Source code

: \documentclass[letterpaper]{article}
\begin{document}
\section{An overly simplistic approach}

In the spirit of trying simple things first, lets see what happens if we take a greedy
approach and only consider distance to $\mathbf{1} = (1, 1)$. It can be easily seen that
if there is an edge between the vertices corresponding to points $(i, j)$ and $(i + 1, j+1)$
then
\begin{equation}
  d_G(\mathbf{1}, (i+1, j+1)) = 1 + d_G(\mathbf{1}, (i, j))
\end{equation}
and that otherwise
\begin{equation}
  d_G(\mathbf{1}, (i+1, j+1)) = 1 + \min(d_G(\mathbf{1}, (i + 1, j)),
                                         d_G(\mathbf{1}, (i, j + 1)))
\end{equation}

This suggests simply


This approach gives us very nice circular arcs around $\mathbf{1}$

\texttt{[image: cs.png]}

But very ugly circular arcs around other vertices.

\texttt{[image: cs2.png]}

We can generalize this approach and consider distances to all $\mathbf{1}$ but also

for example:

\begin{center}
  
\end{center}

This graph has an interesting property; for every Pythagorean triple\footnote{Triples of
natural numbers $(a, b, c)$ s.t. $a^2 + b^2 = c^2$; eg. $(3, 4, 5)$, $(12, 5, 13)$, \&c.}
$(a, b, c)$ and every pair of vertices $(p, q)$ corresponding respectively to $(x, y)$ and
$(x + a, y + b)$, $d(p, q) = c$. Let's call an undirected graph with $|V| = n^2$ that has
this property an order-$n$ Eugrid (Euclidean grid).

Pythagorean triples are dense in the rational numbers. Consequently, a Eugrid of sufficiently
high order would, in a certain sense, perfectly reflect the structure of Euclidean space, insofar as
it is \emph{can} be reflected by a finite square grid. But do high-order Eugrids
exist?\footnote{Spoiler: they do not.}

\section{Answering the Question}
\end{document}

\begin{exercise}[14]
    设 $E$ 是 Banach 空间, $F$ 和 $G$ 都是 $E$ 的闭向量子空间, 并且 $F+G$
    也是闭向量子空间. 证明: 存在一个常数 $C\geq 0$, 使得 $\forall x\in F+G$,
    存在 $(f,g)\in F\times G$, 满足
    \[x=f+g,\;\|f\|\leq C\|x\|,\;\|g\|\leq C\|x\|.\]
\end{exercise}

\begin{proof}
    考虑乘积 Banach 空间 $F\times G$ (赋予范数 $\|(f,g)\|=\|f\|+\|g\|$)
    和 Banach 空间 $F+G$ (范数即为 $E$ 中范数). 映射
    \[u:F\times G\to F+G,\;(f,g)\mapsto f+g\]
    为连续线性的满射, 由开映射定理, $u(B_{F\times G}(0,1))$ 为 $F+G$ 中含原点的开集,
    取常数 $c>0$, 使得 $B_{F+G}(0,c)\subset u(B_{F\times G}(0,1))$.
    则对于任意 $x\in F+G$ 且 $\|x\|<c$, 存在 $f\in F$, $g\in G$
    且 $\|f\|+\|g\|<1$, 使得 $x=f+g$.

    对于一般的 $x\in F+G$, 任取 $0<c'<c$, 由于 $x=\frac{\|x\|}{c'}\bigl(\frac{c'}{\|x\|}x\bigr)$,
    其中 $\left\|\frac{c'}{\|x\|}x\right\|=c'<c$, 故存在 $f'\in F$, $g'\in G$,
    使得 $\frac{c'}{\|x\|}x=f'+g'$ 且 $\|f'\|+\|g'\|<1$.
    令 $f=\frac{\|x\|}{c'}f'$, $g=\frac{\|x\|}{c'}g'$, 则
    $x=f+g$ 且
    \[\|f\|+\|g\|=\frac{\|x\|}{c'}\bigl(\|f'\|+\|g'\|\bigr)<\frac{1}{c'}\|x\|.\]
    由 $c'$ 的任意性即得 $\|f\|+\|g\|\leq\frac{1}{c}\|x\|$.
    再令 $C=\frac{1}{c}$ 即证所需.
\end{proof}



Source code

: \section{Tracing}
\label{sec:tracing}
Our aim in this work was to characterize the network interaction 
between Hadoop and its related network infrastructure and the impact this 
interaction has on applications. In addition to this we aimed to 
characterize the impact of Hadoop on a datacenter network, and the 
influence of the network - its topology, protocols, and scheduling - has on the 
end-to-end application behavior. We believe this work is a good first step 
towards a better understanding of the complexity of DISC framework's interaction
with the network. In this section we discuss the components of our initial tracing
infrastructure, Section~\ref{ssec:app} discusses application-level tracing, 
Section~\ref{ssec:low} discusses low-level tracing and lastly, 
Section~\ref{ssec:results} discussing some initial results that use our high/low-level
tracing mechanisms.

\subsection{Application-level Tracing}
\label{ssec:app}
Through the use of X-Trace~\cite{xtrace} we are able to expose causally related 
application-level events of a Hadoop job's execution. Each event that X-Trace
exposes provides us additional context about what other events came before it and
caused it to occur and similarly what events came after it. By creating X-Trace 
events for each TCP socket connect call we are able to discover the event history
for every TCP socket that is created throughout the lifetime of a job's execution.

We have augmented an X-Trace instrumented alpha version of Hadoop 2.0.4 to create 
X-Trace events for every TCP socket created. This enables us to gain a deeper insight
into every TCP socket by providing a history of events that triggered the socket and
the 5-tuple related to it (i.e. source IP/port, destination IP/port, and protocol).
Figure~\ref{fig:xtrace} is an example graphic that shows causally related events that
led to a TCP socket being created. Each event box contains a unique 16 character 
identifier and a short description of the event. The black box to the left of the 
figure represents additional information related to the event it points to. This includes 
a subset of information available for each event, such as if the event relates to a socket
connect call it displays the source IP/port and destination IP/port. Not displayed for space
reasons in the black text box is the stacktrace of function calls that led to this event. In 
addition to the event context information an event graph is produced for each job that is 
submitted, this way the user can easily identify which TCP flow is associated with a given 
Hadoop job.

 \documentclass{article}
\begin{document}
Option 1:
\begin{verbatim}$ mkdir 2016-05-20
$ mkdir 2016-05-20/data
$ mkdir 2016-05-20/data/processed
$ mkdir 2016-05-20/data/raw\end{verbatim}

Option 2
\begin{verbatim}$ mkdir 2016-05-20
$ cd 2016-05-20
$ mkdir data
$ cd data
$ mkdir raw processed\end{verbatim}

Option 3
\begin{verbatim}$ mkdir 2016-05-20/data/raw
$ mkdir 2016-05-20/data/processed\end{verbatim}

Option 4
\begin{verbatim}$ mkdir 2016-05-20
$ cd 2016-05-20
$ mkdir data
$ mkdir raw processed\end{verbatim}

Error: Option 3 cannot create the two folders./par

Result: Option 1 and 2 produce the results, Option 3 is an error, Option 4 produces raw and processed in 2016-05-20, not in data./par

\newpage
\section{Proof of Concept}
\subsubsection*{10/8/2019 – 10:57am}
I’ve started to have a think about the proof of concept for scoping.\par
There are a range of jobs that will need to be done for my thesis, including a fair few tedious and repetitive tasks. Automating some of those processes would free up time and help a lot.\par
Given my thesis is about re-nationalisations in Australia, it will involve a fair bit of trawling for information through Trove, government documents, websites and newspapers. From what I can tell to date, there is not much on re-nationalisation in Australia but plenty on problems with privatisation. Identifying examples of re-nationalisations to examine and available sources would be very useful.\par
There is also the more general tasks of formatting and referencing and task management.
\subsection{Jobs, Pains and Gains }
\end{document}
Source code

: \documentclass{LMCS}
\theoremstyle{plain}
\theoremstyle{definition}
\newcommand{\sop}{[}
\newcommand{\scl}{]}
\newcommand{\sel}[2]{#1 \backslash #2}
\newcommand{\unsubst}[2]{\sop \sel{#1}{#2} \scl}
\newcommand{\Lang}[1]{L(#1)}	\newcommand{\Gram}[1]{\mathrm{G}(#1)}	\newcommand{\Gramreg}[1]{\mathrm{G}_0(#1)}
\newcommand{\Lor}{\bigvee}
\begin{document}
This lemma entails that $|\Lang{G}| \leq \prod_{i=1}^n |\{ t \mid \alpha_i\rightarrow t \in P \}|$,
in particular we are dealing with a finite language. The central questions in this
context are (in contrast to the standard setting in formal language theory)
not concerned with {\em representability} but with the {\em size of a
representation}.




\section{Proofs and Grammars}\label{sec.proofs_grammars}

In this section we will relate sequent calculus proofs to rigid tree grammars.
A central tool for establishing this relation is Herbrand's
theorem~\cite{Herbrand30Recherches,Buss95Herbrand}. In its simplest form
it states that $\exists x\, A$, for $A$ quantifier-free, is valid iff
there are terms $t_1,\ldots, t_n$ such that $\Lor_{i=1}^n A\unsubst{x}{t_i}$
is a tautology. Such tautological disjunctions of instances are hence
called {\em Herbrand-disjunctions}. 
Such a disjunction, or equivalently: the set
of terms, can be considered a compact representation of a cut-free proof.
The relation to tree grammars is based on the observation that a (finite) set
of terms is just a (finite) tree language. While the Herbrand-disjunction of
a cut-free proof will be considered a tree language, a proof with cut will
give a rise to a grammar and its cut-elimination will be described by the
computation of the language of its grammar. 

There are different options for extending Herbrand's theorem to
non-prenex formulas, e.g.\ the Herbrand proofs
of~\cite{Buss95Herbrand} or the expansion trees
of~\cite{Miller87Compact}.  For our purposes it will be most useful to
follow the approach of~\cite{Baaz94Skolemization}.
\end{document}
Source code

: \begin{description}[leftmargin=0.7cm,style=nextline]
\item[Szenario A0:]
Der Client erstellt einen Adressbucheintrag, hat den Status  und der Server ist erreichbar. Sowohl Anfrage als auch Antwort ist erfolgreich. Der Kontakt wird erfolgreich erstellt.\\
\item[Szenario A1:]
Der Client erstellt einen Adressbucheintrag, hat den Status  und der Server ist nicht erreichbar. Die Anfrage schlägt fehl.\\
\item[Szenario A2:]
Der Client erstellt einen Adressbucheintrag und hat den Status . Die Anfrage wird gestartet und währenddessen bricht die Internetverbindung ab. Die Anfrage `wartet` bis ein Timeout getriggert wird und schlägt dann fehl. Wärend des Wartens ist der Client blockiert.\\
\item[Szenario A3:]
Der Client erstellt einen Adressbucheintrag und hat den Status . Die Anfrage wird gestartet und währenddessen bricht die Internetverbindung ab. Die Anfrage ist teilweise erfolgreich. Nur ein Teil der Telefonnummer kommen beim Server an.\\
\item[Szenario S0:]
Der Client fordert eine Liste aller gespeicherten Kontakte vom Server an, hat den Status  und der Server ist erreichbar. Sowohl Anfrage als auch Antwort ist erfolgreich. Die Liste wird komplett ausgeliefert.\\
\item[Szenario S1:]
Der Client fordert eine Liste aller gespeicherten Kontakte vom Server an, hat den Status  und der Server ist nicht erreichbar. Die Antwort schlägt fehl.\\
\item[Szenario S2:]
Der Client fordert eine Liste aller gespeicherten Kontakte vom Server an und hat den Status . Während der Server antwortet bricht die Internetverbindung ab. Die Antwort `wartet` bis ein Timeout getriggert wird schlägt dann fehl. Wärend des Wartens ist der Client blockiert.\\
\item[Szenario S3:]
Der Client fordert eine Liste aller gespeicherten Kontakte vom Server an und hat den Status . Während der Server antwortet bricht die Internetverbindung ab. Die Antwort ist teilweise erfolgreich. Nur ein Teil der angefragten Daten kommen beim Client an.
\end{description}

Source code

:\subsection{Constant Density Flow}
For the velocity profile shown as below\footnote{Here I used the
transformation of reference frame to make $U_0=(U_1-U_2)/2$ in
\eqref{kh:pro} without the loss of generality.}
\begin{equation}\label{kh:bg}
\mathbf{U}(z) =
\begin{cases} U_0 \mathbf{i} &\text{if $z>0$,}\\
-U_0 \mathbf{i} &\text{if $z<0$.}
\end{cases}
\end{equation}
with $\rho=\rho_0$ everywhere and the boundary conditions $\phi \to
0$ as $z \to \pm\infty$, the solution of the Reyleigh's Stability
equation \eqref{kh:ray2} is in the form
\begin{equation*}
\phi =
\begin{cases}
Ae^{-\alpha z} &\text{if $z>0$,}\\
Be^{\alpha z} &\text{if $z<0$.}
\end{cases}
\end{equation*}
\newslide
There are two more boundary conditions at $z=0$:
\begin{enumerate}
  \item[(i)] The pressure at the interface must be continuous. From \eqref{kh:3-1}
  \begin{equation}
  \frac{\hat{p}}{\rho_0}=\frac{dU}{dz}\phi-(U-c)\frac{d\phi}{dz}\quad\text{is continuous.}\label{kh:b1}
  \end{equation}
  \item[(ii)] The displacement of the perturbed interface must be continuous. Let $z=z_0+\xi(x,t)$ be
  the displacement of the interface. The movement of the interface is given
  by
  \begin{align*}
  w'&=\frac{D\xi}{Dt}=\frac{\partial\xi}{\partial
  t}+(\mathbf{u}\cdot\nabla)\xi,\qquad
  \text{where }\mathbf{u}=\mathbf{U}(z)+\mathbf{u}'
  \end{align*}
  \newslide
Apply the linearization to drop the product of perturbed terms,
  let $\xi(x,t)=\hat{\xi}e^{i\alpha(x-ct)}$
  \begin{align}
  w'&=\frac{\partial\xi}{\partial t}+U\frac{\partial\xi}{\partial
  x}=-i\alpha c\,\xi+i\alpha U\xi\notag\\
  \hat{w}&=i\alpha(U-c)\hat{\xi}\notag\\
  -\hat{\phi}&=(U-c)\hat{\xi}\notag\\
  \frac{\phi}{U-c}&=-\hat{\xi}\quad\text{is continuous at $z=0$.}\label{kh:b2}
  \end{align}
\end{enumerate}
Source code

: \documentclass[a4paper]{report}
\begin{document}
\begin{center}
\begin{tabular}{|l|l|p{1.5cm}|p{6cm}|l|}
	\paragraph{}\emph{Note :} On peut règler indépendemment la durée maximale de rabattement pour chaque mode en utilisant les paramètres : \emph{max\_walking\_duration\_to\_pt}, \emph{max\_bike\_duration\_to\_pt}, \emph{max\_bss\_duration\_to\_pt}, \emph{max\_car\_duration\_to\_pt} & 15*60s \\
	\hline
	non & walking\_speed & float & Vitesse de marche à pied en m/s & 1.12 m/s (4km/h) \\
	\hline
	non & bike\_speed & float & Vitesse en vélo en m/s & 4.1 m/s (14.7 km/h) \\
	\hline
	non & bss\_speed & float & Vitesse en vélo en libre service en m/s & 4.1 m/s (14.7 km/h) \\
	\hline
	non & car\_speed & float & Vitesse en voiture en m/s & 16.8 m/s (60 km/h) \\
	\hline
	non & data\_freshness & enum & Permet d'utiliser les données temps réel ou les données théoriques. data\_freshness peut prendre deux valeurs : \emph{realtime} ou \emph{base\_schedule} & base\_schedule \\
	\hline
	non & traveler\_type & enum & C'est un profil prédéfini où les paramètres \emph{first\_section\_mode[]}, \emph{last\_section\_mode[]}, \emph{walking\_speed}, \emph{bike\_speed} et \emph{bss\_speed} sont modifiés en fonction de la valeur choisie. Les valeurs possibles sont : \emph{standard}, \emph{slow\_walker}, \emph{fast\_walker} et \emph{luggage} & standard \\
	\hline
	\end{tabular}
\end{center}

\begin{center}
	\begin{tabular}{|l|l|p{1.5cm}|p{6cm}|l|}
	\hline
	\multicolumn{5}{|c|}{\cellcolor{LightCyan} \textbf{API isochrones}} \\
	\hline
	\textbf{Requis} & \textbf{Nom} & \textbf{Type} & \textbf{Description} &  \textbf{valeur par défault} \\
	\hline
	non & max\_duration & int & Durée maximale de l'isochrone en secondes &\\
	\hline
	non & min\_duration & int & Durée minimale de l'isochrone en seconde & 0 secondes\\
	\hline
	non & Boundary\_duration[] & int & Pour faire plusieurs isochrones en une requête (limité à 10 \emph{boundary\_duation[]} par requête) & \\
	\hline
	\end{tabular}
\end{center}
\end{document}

(Aim of the exercise):
Take the lines from the first line of the listing up to and including the line with "In the spirit" and give them again exactly.

(Task result):
Source code

: \documentclass[letterpaper]{article}
\begin{document}
\section{An overly simplistic approach}

In the spirit of trying simple things first, lets see what happens if we take a greedy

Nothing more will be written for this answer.